For all values of p, find the solutions of the system
\begin{matrix} px + y \ \ \ \quad \quad = 1 \\ \ \ \ \ \ x − y + z = 0 \\ \ \quad \quad 2y − z = 3 \end{matrix}The coefficient matrix has determinant
\left|A\right| =\left | \begin{matrix} p & \quad 1 & \quad 0 \\ 1 & -1 & \quad 1 \\ 0 & \quad 2 & -1 \end{matrix} \right | =1-pAccording to Theorem 16.8.1, the system has a unique solution if 1-p\neq0 —that is, if p\neq1. In this case, the determinants in (16.8.2) are
D_{j}=\left | \begin{matrix} a_{11} & … & a_{1,j-1} & b_{1} & a_{1,j+1} & … & a_{1n} \\ a_{21} & … & a_{2,j-1} & b_{2} & a_{2+j+1} & … & a_{2n} \\ . & & . & . & . & & . \\ : & & : & : & : & & : \\ a_{n1}&…& a_{n, j−1}& b_{n}& a_{n, j+1} & …& a_{nn}\end{matrix} \right | (16.8.2)
D_{1} =\left | \begin{matrix} 1 & 1 & 0 \\ 0 & -1 & 1 \\ 3 & 2 & -1 \end{matrix} \right | , D_{2} =\left | \begin{matrix} p & 1 & 0 \\ 1 & 0 & 1 \\ 0 & 3 & -1 \end{matrix} \right | \quad \quad \text{and}\quad \quad D_{3} =\left | \begin{matrix} p & 1 & 1 \\ 1 & -1 & 0 \\ 0 & 2 & 3 \end{matrix} \right |
whose numerical values are D_{1} = 2, D_{2} = 1 − 3p, and D_{3} = −1 − 3p. Then, for p \neq 1, Eq. (16.8.4) yields
x_{1}={\frac{D_{1}}{|\mathbf{A}|}}\,,\,\,\,x_{2}={\frac{D_{2}}{|\mathbf{A}|}}\,,\cdot\cdot\cdot\,,\,\,\,x_{n}={\frac{D_{n}}{|\mathbf{A}|}} (16.8.4)
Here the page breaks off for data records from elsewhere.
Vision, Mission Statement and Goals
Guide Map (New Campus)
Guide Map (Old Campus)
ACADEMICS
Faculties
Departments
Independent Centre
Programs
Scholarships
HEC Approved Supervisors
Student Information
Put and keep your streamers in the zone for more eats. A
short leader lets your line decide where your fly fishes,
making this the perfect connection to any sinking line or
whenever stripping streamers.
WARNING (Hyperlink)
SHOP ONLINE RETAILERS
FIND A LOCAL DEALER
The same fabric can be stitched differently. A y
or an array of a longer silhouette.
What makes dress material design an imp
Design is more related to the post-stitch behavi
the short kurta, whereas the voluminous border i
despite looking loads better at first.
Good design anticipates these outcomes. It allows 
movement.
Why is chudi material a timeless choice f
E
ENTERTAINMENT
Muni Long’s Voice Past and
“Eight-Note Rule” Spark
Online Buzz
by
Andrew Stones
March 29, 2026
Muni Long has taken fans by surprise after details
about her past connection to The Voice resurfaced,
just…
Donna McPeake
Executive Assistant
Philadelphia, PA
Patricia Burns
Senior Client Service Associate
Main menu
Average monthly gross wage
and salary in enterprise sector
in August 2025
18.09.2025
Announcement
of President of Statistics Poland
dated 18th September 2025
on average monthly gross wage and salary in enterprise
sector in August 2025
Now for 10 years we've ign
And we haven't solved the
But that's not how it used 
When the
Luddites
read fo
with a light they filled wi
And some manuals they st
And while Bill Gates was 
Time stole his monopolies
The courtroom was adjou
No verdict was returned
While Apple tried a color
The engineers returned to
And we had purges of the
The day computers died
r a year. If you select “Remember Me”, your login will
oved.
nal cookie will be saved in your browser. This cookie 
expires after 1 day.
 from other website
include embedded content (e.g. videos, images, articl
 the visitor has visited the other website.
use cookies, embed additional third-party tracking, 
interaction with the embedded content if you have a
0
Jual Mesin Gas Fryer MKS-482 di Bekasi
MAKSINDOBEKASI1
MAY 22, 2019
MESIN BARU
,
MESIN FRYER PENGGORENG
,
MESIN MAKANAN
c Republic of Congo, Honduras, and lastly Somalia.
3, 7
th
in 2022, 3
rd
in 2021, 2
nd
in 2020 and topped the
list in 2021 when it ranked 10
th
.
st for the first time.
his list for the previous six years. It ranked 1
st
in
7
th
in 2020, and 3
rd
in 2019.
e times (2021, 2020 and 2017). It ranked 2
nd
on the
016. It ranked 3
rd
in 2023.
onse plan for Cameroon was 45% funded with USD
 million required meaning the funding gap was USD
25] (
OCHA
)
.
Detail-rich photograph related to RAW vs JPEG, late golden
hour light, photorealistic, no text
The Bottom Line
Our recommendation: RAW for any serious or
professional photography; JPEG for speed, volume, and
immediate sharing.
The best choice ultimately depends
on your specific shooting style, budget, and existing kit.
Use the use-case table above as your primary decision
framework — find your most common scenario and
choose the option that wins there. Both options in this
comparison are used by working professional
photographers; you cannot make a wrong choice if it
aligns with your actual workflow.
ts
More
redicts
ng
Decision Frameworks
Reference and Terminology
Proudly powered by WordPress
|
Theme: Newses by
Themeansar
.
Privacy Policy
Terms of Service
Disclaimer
x=\frac{D_{1}}{|{\bf A}|}=\frac{2}{1-p},\quad y=\frac{D_{2}}{|{\bf A}|}=\frac{1-3p}{1-p}, \mathrm{and}\;\;\;\;\;z=\frac{D_{3}}{|{\bf A}|}=\frac{-1-3p}{1-p}On the other hand, in case p = 1, the first equation becomes x + y = 1. Yet adding the last two of the original equations implies that x + y = 3. There is no solution to these two contradictory equations in case p = 1.^{9}
^{9} It might be instructive to solve this problem by using Gaussian elimination, starting by interchanging the first two equations.